Aim of the task:
Copy each line below that has "pixels".

### Records to process ###

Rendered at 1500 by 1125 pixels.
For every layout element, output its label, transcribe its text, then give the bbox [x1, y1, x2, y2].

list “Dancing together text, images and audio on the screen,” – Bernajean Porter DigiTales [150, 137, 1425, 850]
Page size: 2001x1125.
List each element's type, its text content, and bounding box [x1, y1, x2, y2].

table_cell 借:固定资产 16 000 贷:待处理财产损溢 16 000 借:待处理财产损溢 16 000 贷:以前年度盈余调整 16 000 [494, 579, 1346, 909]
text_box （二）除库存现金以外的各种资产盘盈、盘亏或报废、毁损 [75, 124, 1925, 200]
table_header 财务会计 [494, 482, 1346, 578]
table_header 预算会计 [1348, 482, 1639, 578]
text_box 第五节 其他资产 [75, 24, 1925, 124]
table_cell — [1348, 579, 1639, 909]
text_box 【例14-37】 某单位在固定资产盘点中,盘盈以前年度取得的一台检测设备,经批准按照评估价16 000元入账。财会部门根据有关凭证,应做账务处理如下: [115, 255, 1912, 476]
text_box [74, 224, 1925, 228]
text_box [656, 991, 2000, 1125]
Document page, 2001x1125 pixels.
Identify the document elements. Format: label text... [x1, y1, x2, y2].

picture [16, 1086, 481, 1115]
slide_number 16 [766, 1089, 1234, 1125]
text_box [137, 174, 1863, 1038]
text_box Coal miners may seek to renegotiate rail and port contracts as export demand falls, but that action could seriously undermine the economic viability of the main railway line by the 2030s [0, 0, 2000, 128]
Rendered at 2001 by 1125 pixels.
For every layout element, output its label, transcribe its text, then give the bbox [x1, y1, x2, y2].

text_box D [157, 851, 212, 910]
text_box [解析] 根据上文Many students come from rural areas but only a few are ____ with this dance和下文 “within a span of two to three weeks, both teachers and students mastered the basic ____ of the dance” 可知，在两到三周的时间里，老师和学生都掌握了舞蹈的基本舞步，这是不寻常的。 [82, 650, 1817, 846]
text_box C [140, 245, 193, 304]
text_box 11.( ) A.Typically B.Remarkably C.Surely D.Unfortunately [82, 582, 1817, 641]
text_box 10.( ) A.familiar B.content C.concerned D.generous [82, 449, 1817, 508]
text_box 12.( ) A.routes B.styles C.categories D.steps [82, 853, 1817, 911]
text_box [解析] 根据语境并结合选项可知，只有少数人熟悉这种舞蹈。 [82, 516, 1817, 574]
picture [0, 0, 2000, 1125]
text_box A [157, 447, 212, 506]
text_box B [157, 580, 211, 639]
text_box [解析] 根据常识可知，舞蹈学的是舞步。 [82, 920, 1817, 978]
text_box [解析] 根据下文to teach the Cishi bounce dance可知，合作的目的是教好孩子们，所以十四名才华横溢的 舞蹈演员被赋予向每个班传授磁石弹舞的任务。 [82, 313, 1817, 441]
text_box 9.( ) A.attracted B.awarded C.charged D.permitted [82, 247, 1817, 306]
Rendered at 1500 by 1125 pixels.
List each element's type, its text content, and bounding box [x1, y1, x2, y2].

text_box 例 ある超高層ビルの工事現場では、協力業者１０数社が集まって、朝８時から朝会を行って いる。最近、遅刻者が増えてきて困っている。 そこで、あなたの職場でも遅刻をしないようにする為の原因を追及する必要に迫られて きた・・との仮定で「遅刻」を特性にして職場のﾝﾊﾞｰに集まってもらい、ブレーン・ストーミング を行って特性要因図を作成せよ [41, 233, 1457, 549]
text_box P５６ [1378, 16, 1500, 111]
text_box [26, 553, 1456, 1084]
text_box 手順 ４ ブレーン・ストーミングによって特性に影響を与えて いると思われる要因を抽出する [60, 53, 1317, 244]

###

Answer space:
Rendered at 1500 by 1125 pixels.
Document page, 2001x1125 pixels.
Rendered at 2001 by 1125 pixels.
Rendered at 1500 by 1125 pixels.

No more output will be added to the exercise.